The quality of the home brew, and variety of beers available behind the bar at Splinters, was arguably the most surprising discovery of our trip to Casey and a testament to the Australian spirit being alive and well. It’s a spirit that has also evolved with the times, for in 2019 you're as likely to see a group of mates sipping tea and playing darts whilst sharing a yarn.
Matt — Without a doubt, it is all about the people. Yes, Antarctica is an alien and incredibly beautiful landscape. For sure, the vehicles, infrastructure and buildings are utterly different to what we experience at home in Australia. But I am leaving (when the Antarctic weather gods permit) with a profound taste and smell of home.
No matter the differences, the Aussies that inhabit this wild place — the men and women who have incredibly tamed this tiny corner, and the trades folk, scientists and adventurers who steward some of the most precious land, life and sea on earth — have forged a home here, for them and for future expeditioners.
This little town possesses all the diversity and accumulation of skills you could imagine in any much larger city — and anyone spending time here will feel the quality, talent, resilience, warmth and ingenuity of this incredible community in this magical and unpredictable place.
I have lived for years on remote bases in Afghanistan and in humanitarian camps in Africa, in alien and fragile surrounds. The Aussies there, as here, crafted a home out of similar building blocks, and allow you to know and feel part of a community.
My experience on Casey station is another profound reminder that Aussies possess a resilience, creativity, sense of purpose and value for diversity that enables us to explore, overcome, thrive — and always have a laugh — in places most would consider inhospitable.

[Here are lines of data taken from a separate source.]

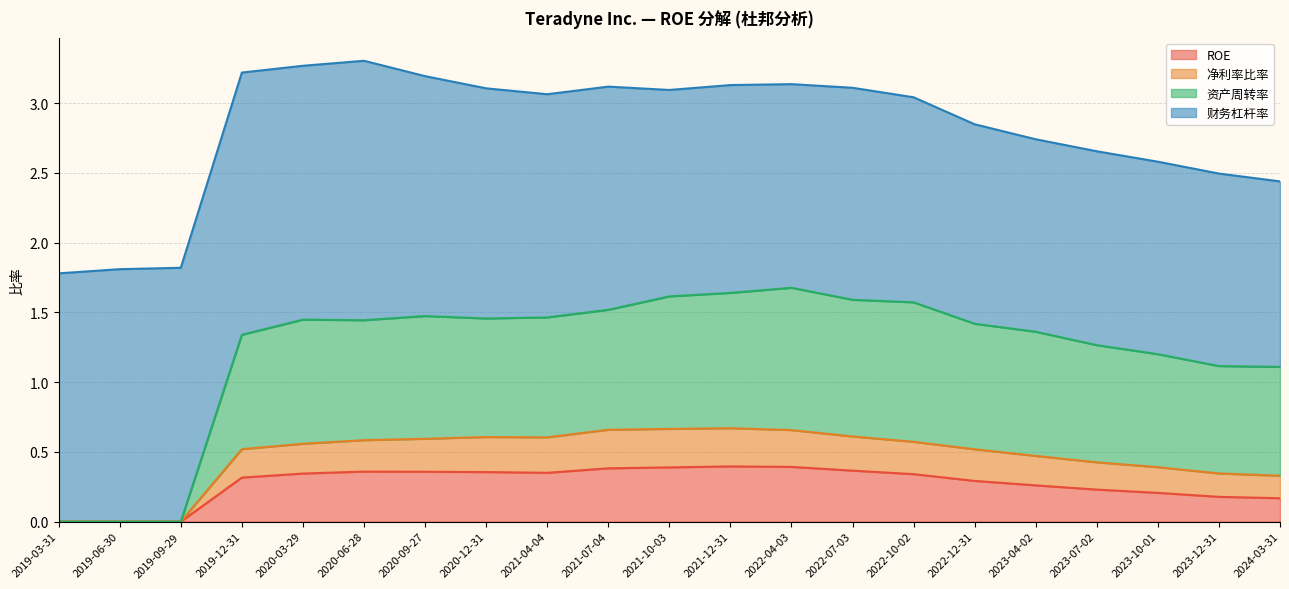

At which category does ROE reach its first local valley?

2021-04-04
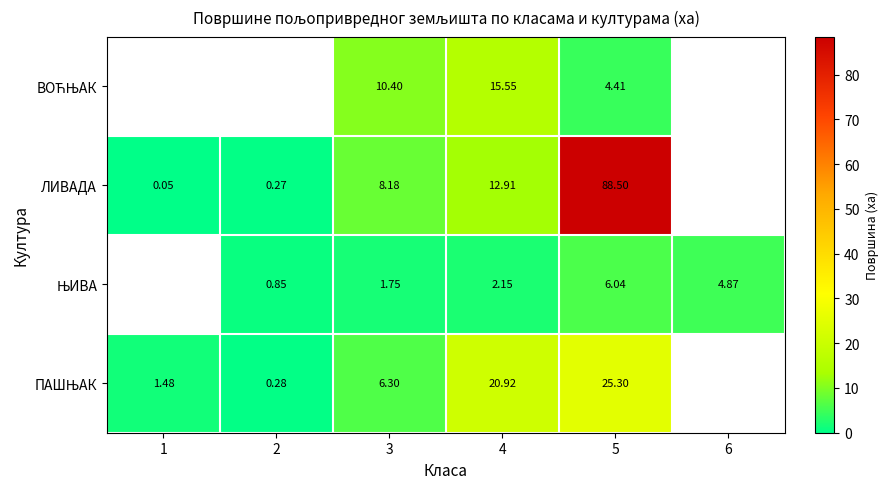

At 4, list the series in order from smallest to largest.

ЊИВА, ЛИВАДА, ВОЋЊАК, ПАШЊАК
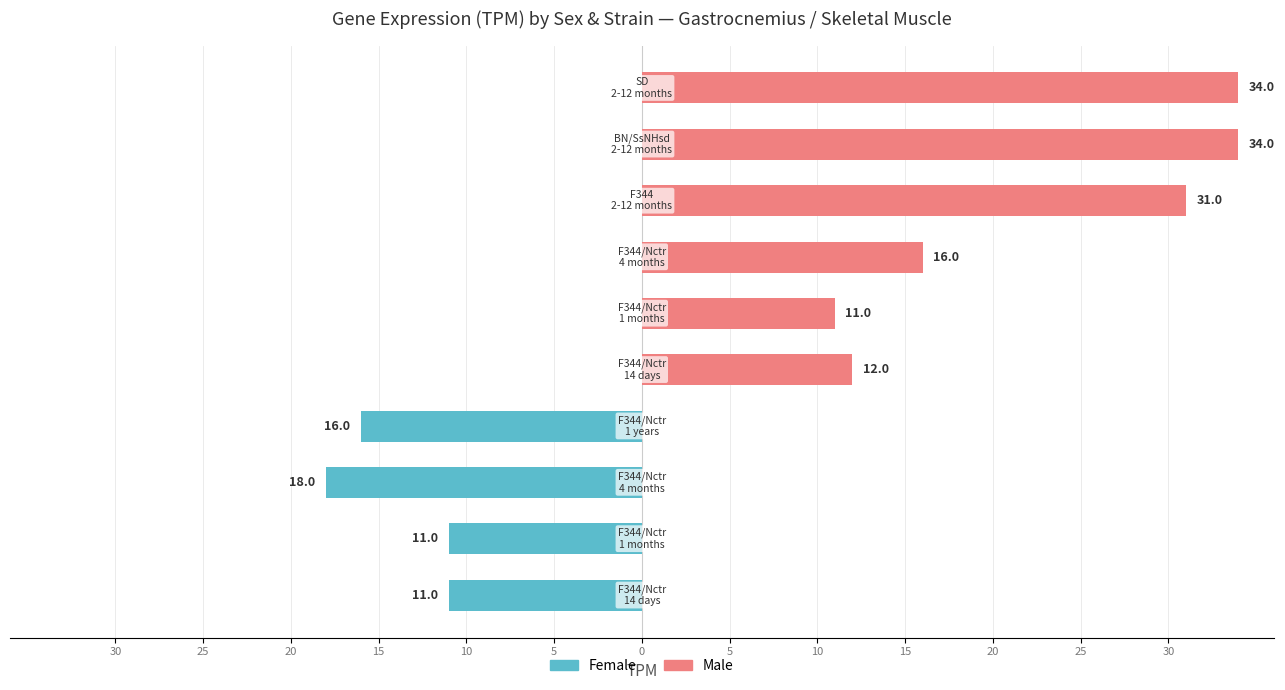

What is the sum of all Male values?

138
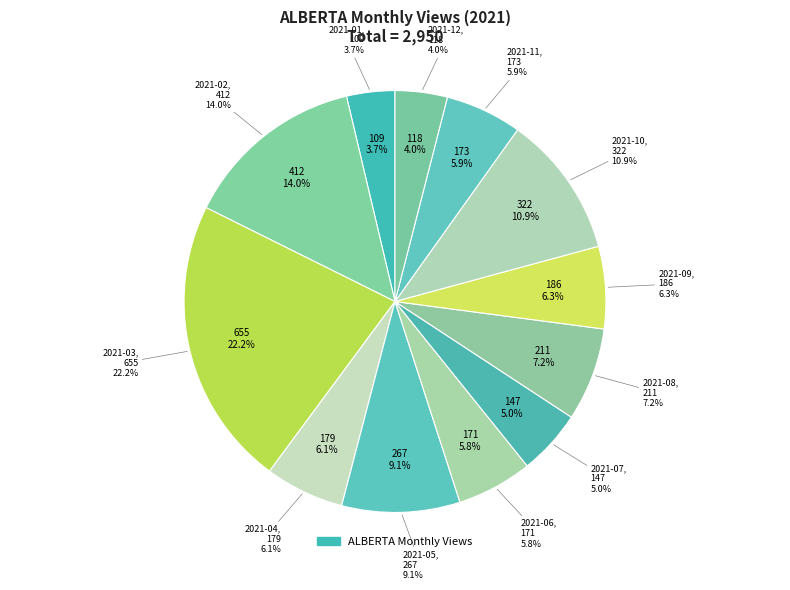

To the nearest percent, what portion does 2021-01 represent?

4%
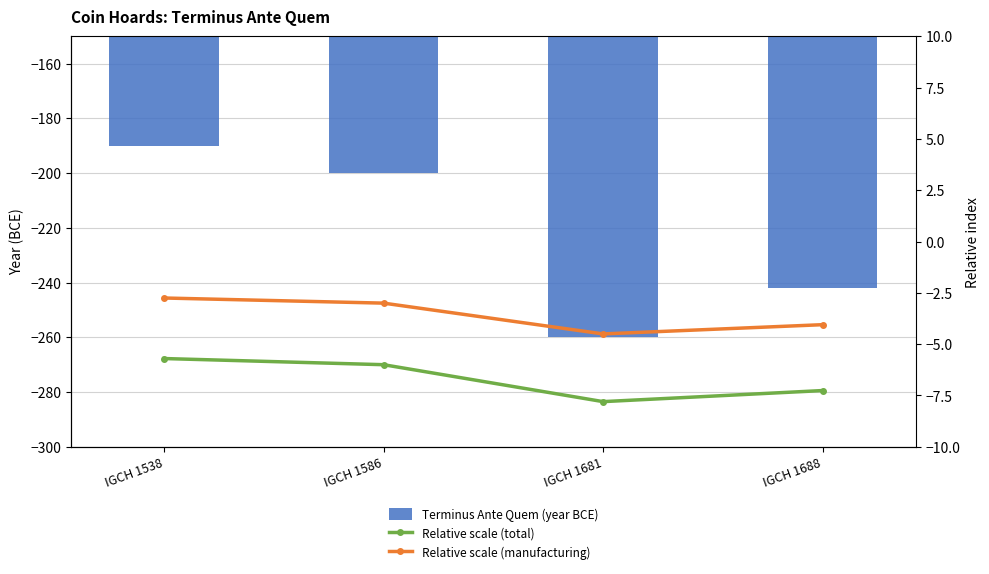

What is the minimum value for Relative scale (manufacturing)?

-4.5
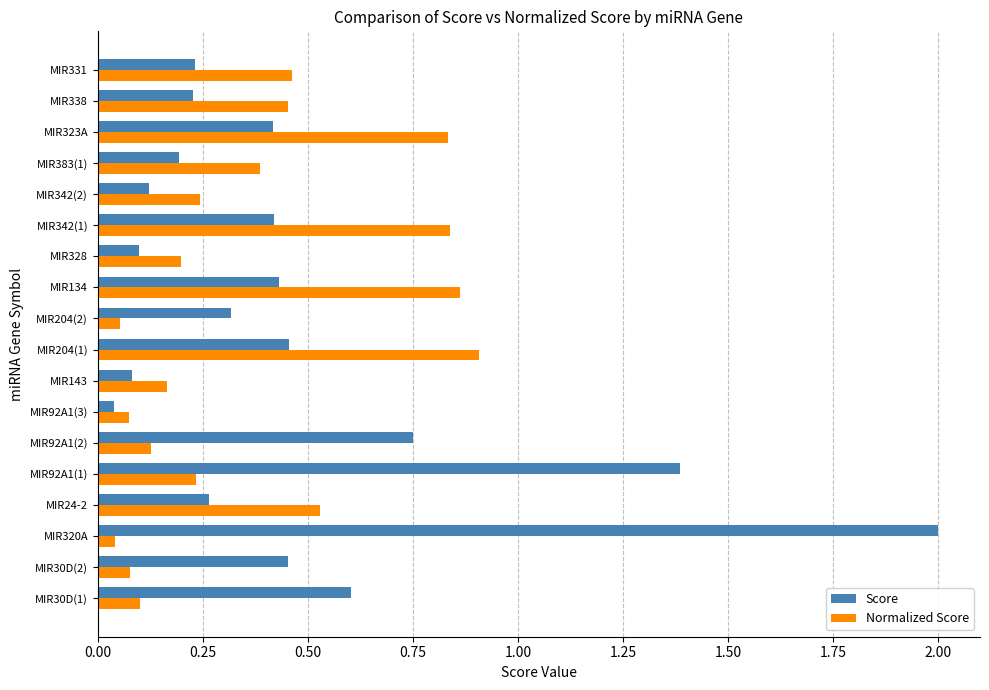

List the series in order of their peak value, lowest first.

Normalized Score, Score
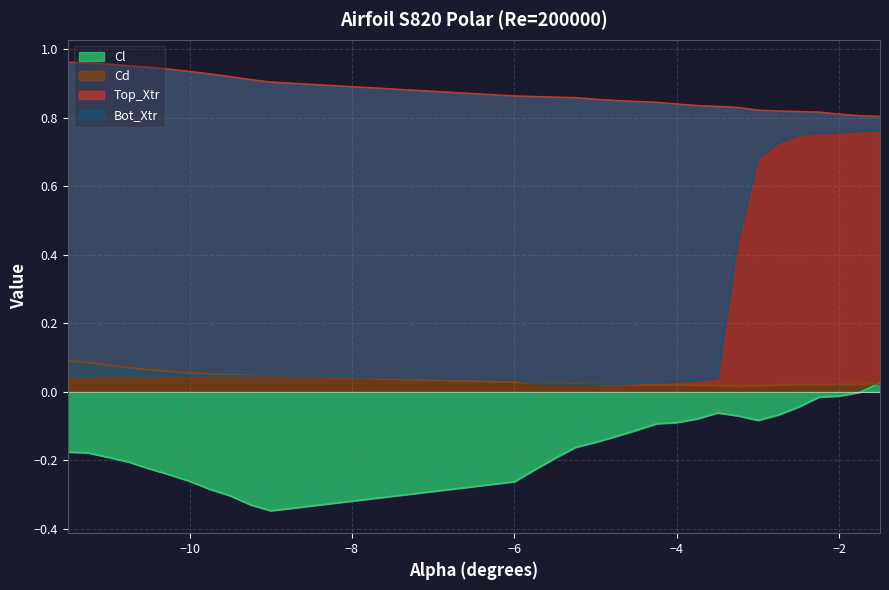

What is the difference between the maximum and minimum values in the Top_Xtr series?

0.2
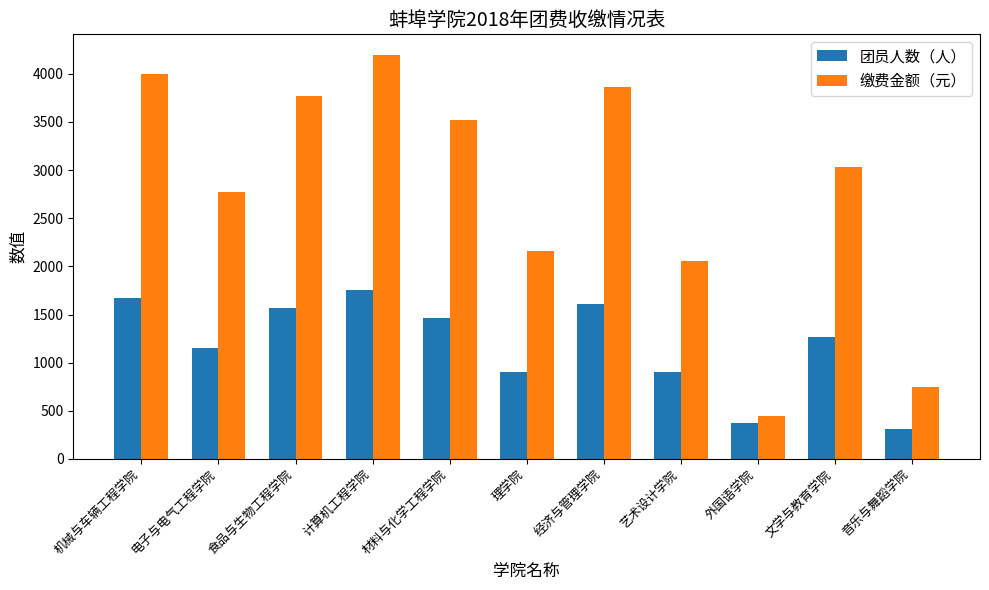

What is the difference between the maximum and minimum values in the 缴费金额（元） series?

3753.6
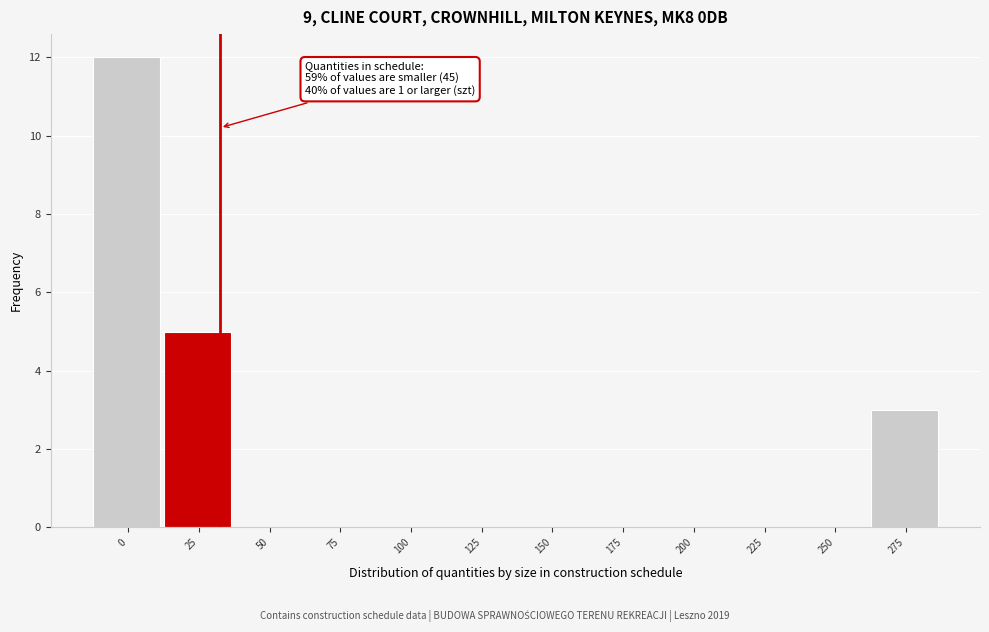

Reading left to right, extract all data points from this chart.

0=12	25=5	50=0	75=0	100=0	125=0	150=0	175=0	200=0	225=0	250=0	275=3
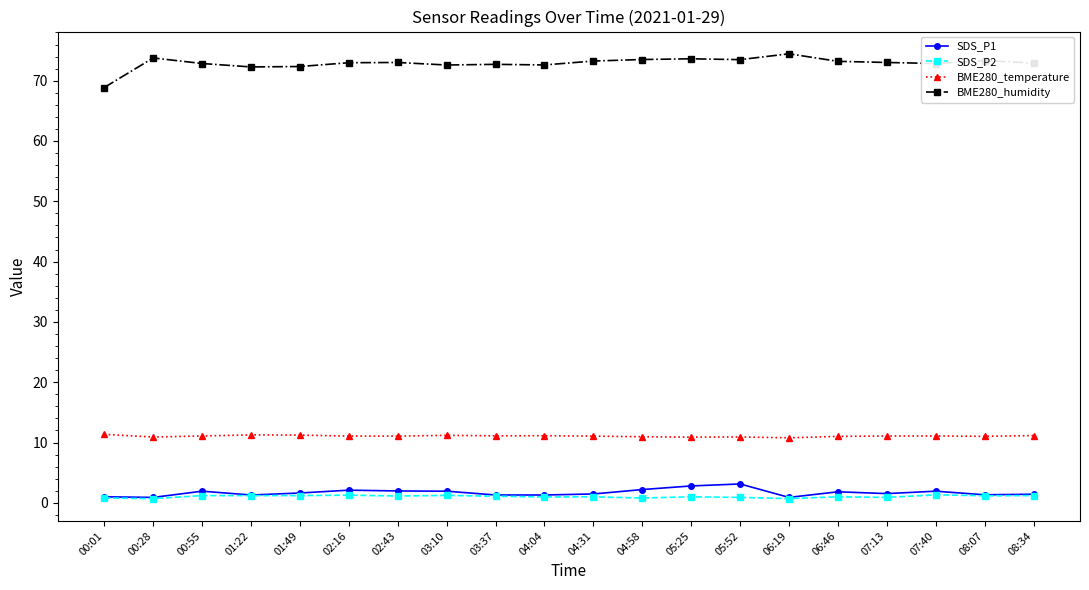

What is the sum of all BME280_humidity values?

1457.7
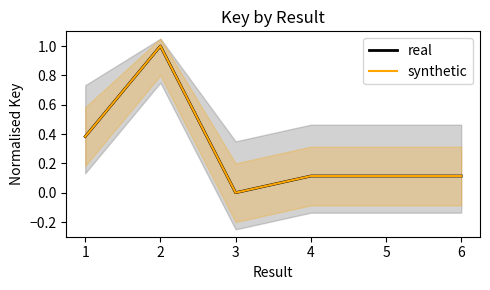

At 2, list the series in order from largest to smallest.

real, synthetic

Everywhere can be home, and everywhere can be made into a thriving community and workplace, if you have the right mix of people and a sense of purpose. Aussies, particularly those we encountered at Casey station, know that a place doesn’t bring you joy — you take your happy with you.
From both of us, thank you everyone at Casey station for your hospitality, time, patience and commitment to the task. We wish you all the best for the winter ahead, or those returning to Australia after a long summer, a well-earned rest on return. We hope to see and work with as many of you again as fates allow. And to the AAD — a huge thanks for all the support in getting us here for this opportunity.